● Entries provided:
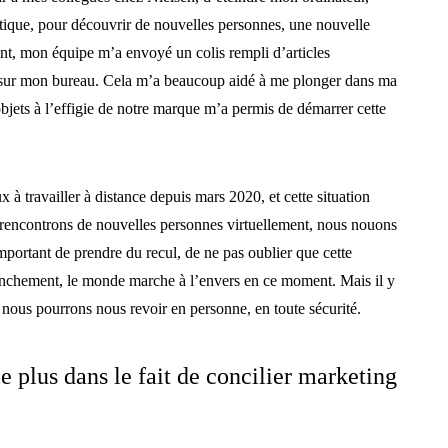
ntique, pour découvrir de nouvelles personnes, une nouvelle
t, mon équipe m’a envoyé un colis rempli d’articles
és sur mon bureau. Cela m’a beaucoup aidé à me plonger dans ma
 objets à l’effigie de notre marque m’a permis de démarrer cette
à travailler à distance depuis mars 2020, et cette situation
encontrons de nouvelles personnes virtuellement, nous nouons
important de prendre du recul, de ne pas oublier que cette
franchement, le monde marche à l’envers en ce moment. Mais il y
, nous pourrons nous revoir en personne, en toute sécurité.
le plus dans le fait de concilier marketing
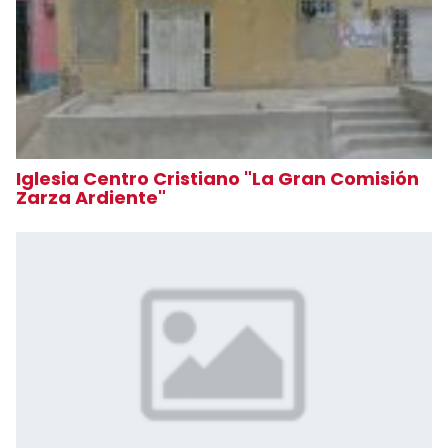
Iglesia Centro Cristiano "La Gran Comisión
Zarza Ardiente"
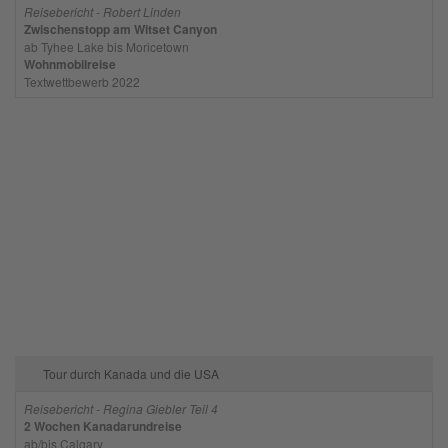
Reisebericht - Robert Linden
Zwischenstopp am Witset Canyon
ab Tyhee Lake bis Moricetown
Wohnmobilreise
Textwettbewerb 2022
Tour durch Kanada und die USA
Reisebericht - Regina Giebler Teil 4
2 Wochen Kanadarundreise
ab/bis Calgary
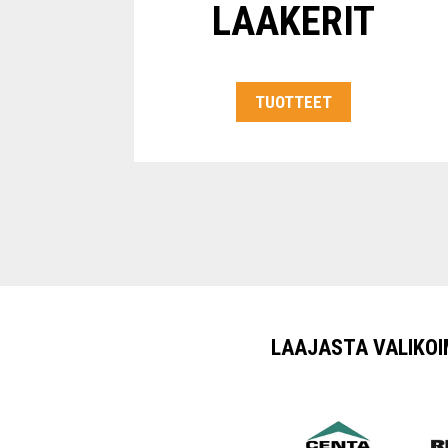
LAAKERIT
TUOTTEET
LAAJASTA VALIKO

● Problem requirements:
What should be set down is every line from the opening of the records through the line that contains "en toute sécurité.", exactly, with pictures left out.

● Solution below:
ntique, pour découvrir de nouvelles personnes, une nouvelle
t, mon équipe m’a envoyé un colis rempli d’articles
és sur mon bureau. Cela m’a beaucoup aidé à me plonger dans ma
 objets à l’effigie de notre marque m’a permis de démarrer cette
à travailler à distance depuis mars 2020, et cette situation
encontrons de nouvelles personnes virtuellement, nous nouons
important de prendre du recul, de ne pas oublier que cette
franchement, le monde marche à l’envers en ce moment. Mais il y
, nous pourrons nous revoir en personne, en toute sécurité.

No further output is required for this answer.